Ainsi s’est déroulée ma première semaine dans mon nouvel appart; à comparer mon nouveau quartier au Bronx (rien de moins!), me considérant so badass de pouvoir entretenir des conversations avec des personnages pas de dents sans que ça paraisse que je trouve ça TELLEMENT troublant des humains qui portent pas de dents.
Sauf que, l’autre soir, en m’asseyant sur le bois pourri de mon minuscule patio pour détendre mes jambes un peu, j’ai levé les yeux au ciel. Je me suis aperçu qu’à travers les poteaux électriques croches et les arbres mal taillés, on voit les étoiles dans le Vieux-Lévis. Et ça m’a fait m’émouvoir de mon sort.

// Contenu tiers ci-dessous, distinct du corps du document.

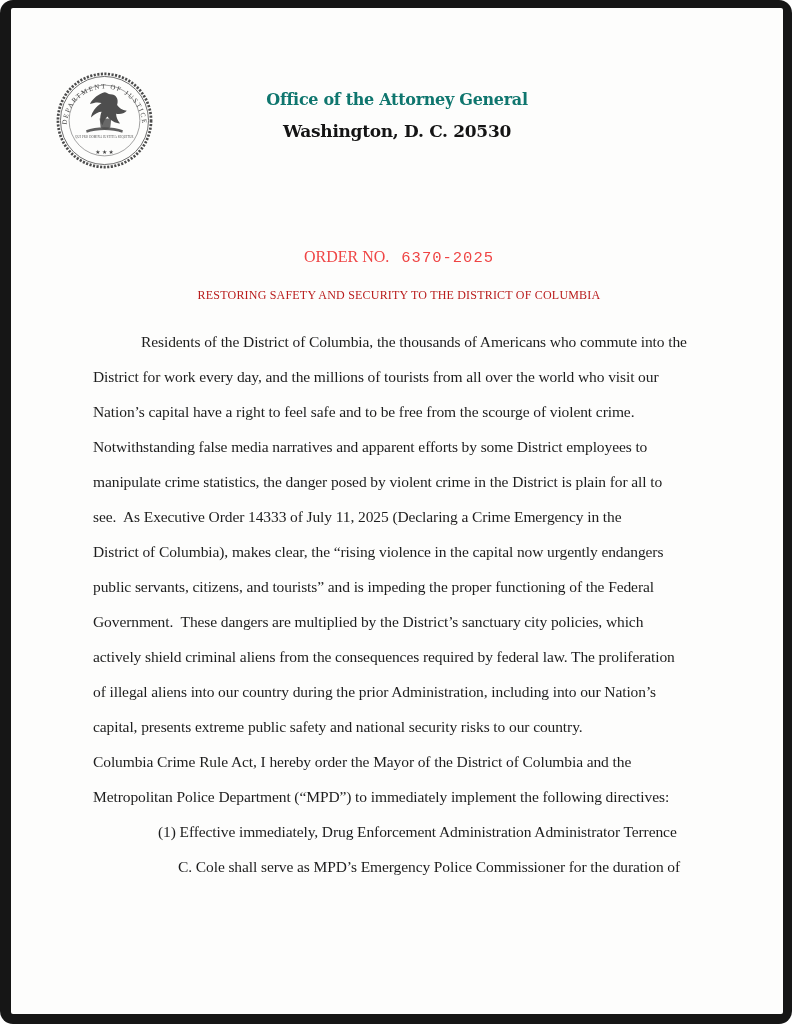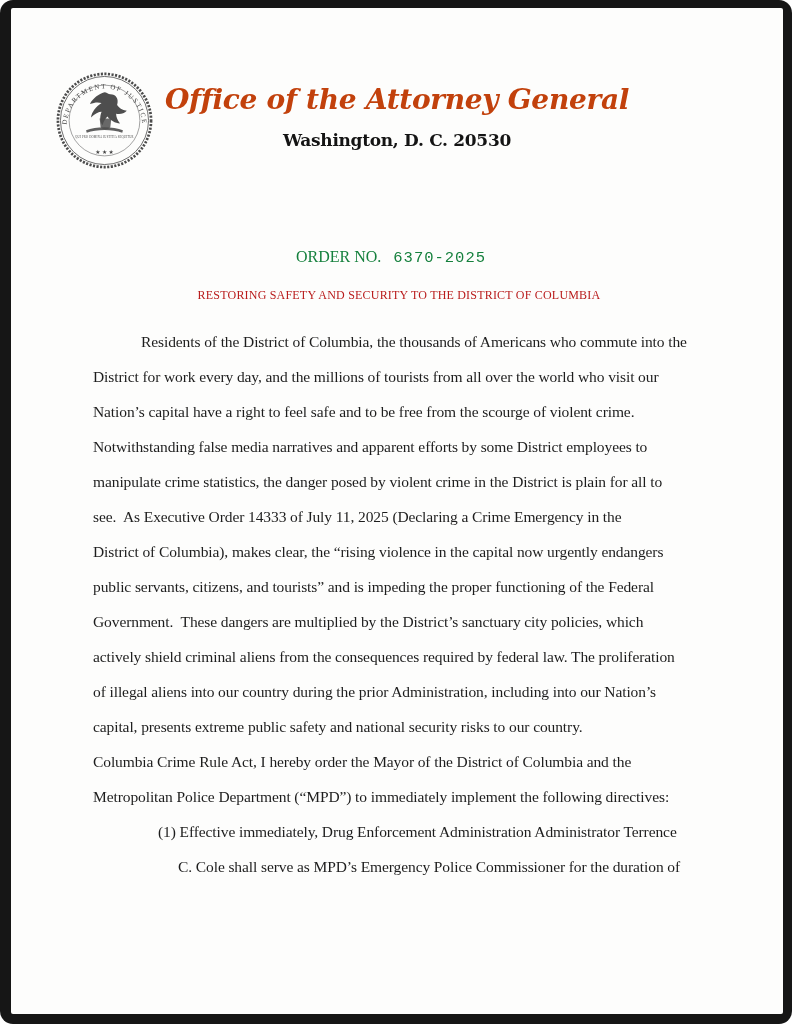--- a/index.html
+++ b/index.html
@@ -48,11 +48,10 @@
   .office-line {
     font-family: "DejaVu Serif", "Liberation Serif", serif;
     font-weight: bold;
-    font-size: 28px;
+    font-size: 16px;
     letter-spacing: -0.3px;
     line-height: 26px;
-    color: #c2410c;
-    font-style: italic;
+    color: #0f766e;
   }
   .city-line {
     font-family: "DejaVu Serif", "Liberation Serif", serif;

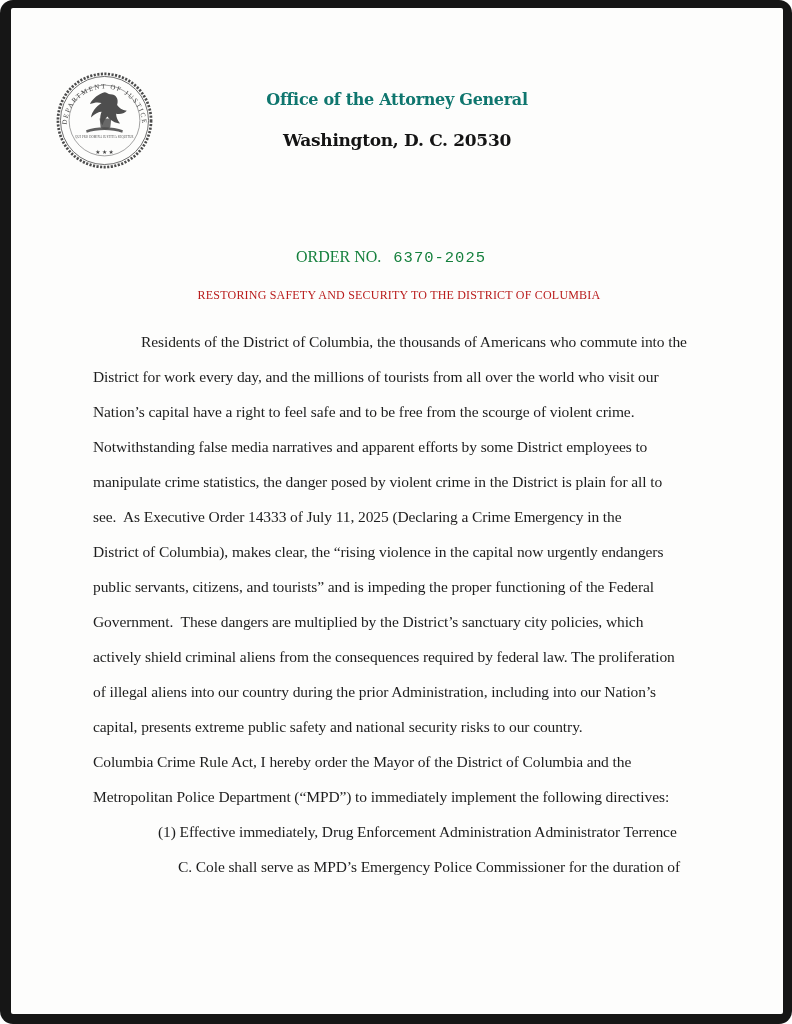--- a/index.html
+++ b/index.html
@@ -59,7 +59,7 @@
     font-size: 17px;
     letter-spacing: -0.3px;
     line-height: 22px;
-    margin-top: 16px;
+    margin-top: 7px;
     color: #141414;
   }
 

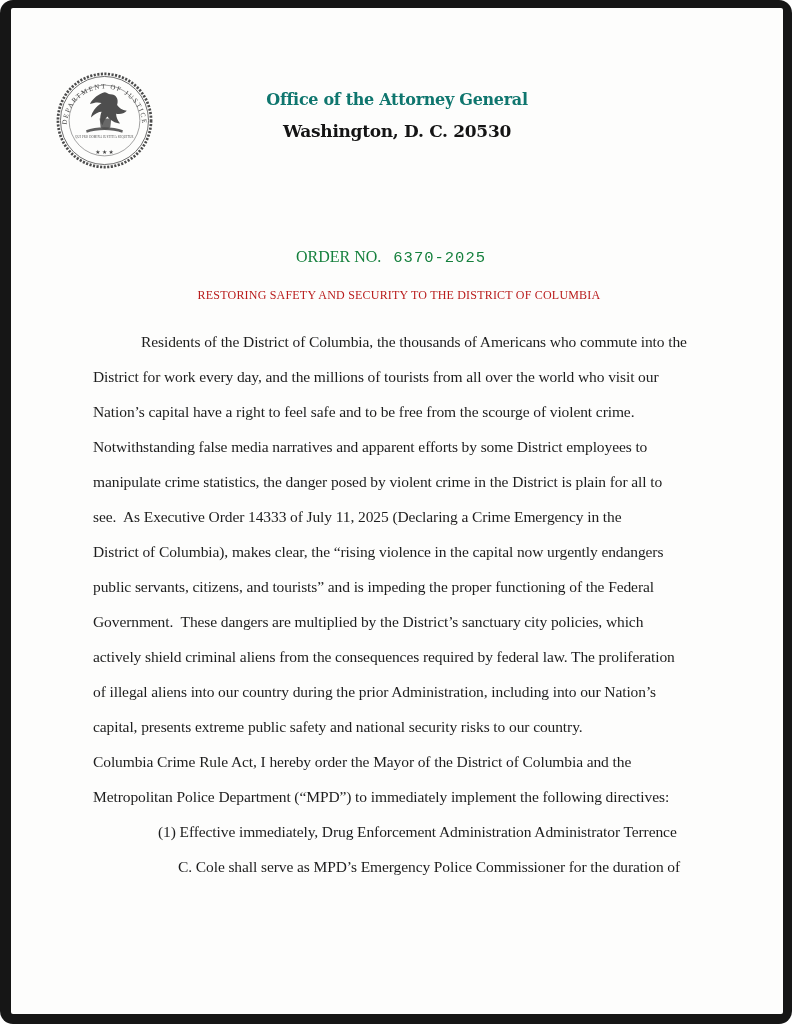--- a/index.html
+++ b/index.html
@@ -66,14 +66,14 @@
   
   .order-line {
     position: absolute;
-    left: 72px;
+    left: 80px;
     top: 238px;
     width: 616px;
     text-align: center;
     font-size: 16px;
     line-height: 22px;
     white-space: pre;
-    color: #15803d;
+    color: #ef4444;
   }
   .order-label { font-family: "Liberation Serif", serif; }
   .order-num {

Je me suis sentie tellement petite et microscopique dans ma chambre rose dans mon appart dans ma p’tite ville, mais aussi tellement pleine d’amour et de gratitude pour la chance que j’ai d’avoir mon chez-moi, mon entourage exceptionnel et, aussi, vraiment pour mes voisins. Je sais que les anecdotes vont pleuvoir et que nous ne serons pas souvent sur la même longueur d’ondes ni dans la même réalité. Mais je suis également persuadée que leur vécu et leur humanité vont m’apporter gros et c’est ça le vrai cadeau.
Bon déménagement si tu déménages, crépu-e. N’oublie pas de donner une chance à tes nouveaux voisins. Prends exemple sur moi: je suis maintenant une grande érudit du compost végétal!
AA ♥
*Les noms sont, bien entendu, fictifs pour préserver l’anonymat de mes stars de voisins!